Thursday, June 12, 2008

Audit Trail

There's one word that every small business owner — and I am one — fears: audit.

However, I will now share with you the secret to not only surviving an audit, but guaranteeing you'll never be audited again.

My business came up to receive a random audit from the state last year. Lucky me. The auditor sent me a letter, and followed up with a phone call a few days later to set an appointment. He was clearly Asian, with somewhat broken English, but I understood him to say that he knew where I lived (I have a home office), that he knew the area well because it was his audit territory, and he'd arrive at 10 a.m. the next day.

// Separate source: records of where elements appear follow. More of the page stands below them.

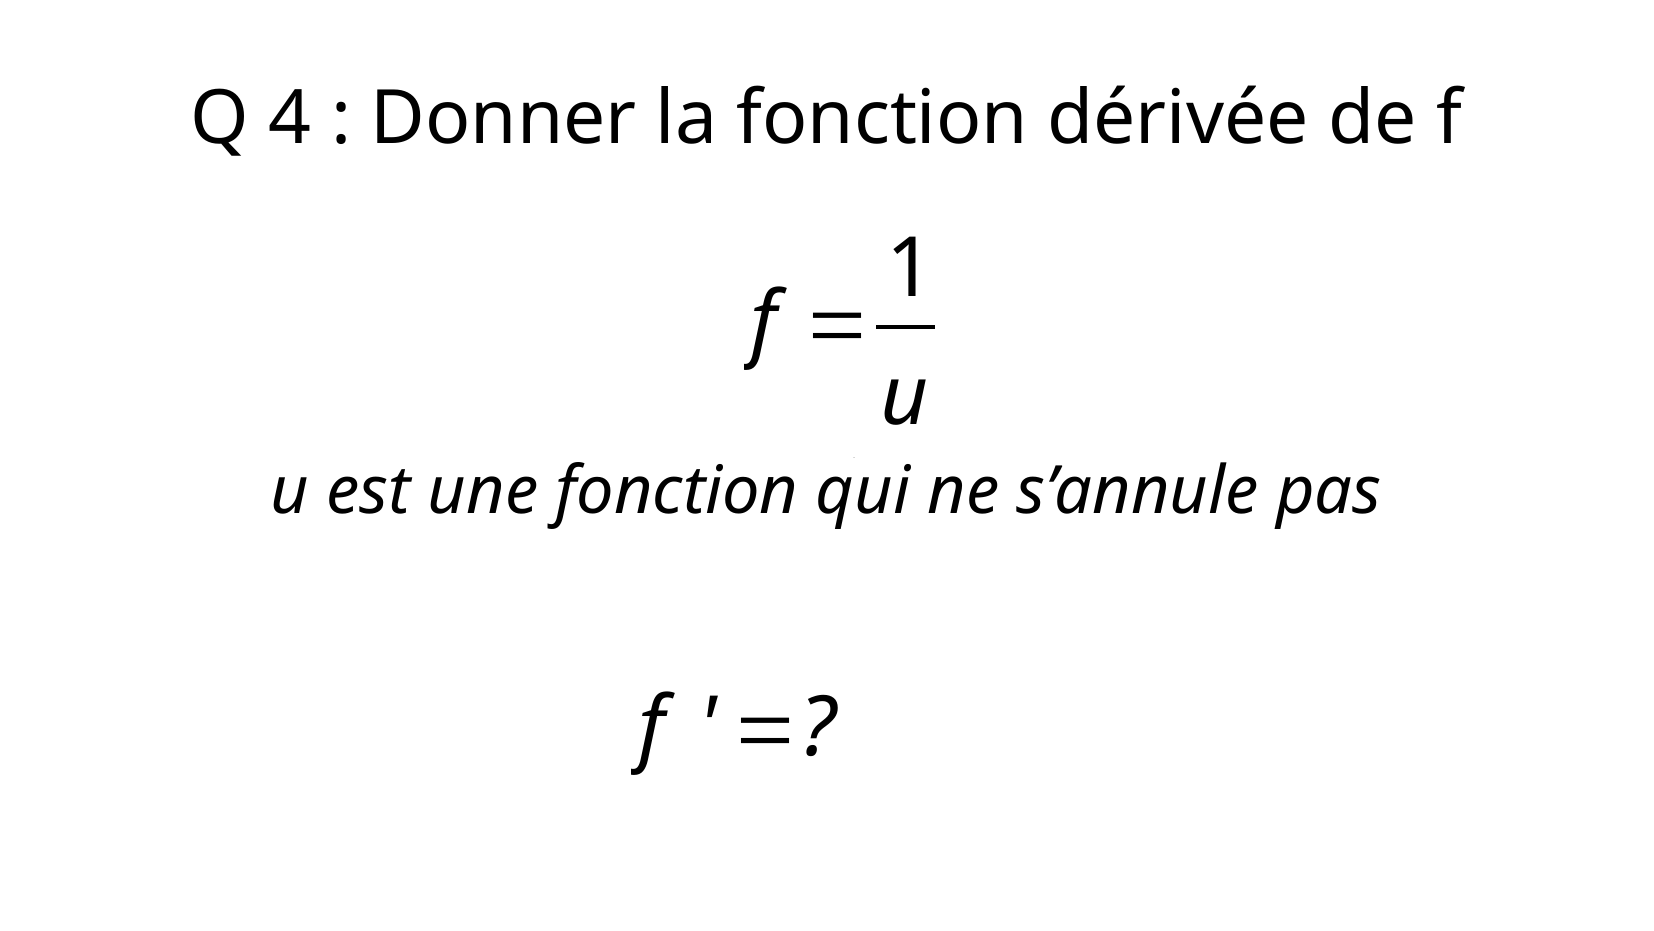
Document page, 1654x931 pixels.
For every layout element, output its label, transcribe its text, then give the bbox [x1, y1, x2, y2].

title Q 4 : Donner la fonction dérivée de f [82, 37, 1571, 193]
chart [631, 663, 857, 780]
chart [744, 204, 945, 458]
subtitle u est une fonction qui ne s’annule pas [82, 217, 1571, 758]
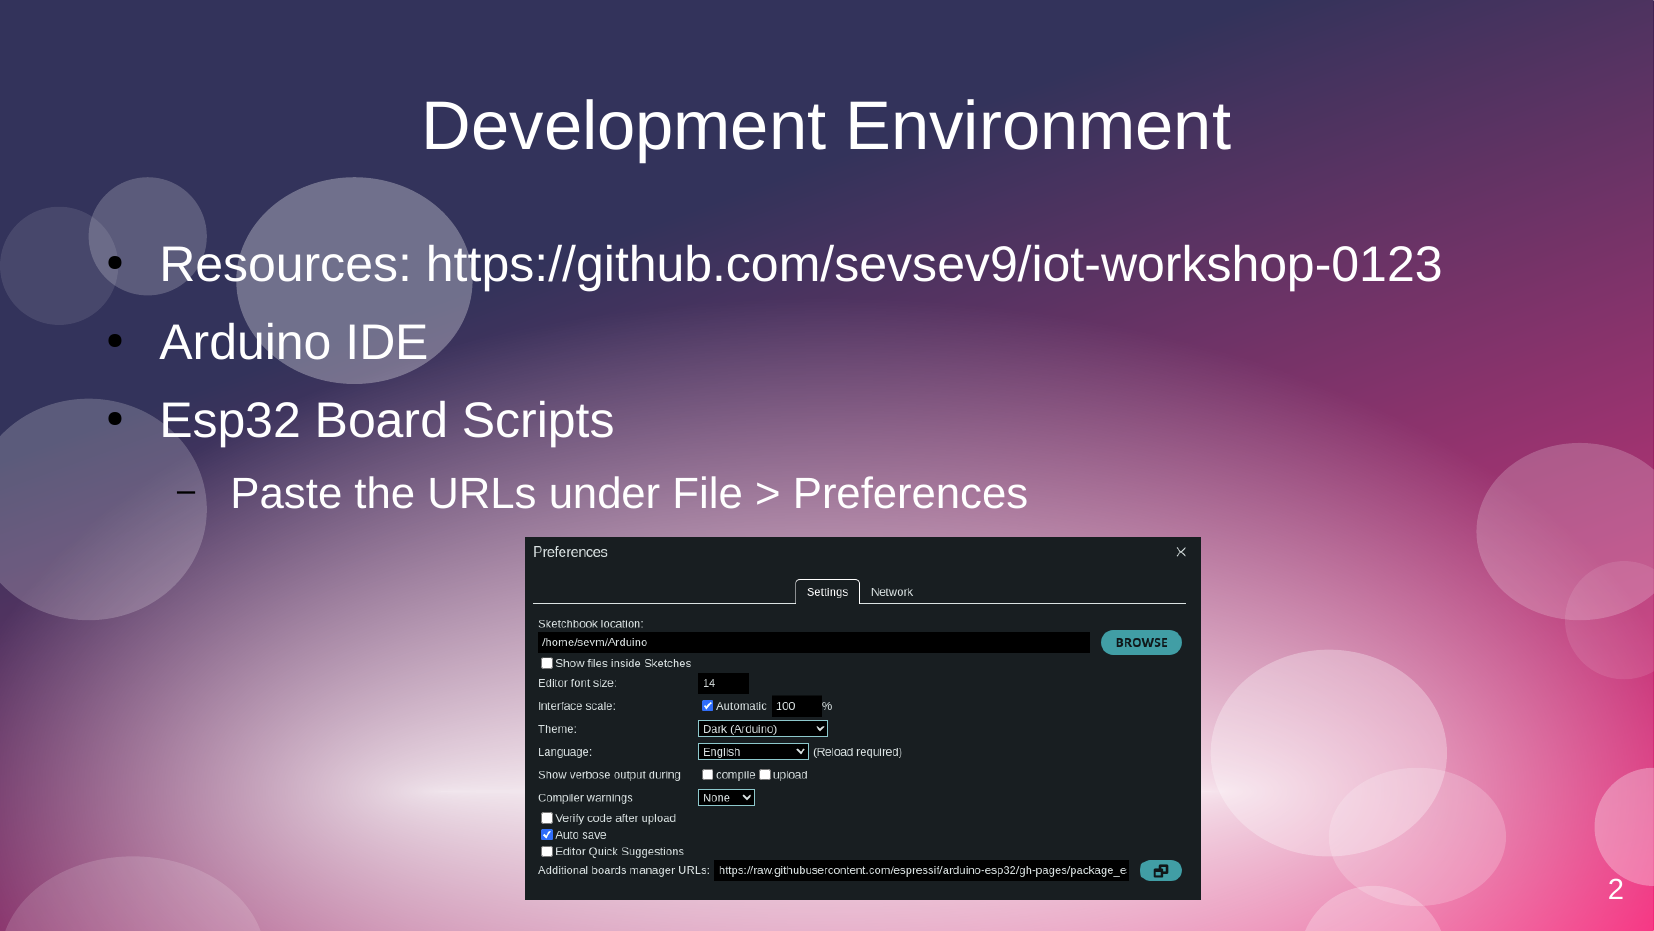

That morning our daughter Claire, who was eight, threw up and stayed home from school. She was laying on the sofa while I stacked all the financial documents the auditor had requested on our kitchen table.

10 a.m. came, and the auditor didn't. 10:15. 10:20. 10:30. Finally at 10:40 he pulled up, gathered a laptop case and pile of papers from his front seat and came to the door, looking a little out of breath and upset. As I went to the door our dog, a 100 pound black lab, started barking. The auditor recoiled.

I put our dog in the basement and let him in. As I was offering him something to drink he was explaining, in broken English, that he'd gotten lost on the way. As he dumped his stuff on the kitchen table and started getting out his laptop I explained that Claire (whom he could see on the sofa) was home sick but wouldn't bother us. The auditor seemed to be rattled, and merely nodded.

His laptop fired up, he asked me for the first document from the list he'd sent me. As I handed it to him Claire leaned over the edge of the sofa and threw up into a bucket I'd put there "just in case."

"I'm sure everything is fine," the auditor said, shutting his laptop and standing. "You'll be getting a letter of compliance within a week to 10 days." (I'm not going to try to duplicate his broken English.) He was out the door in 30 seconds.

As soon as he left I said to Claire, "Sweetie, I know you don't feel well. But as soon as you do, I'm taking you to Toys 'R Us and buying you whatever you want."

I haven't heard from an auditor since.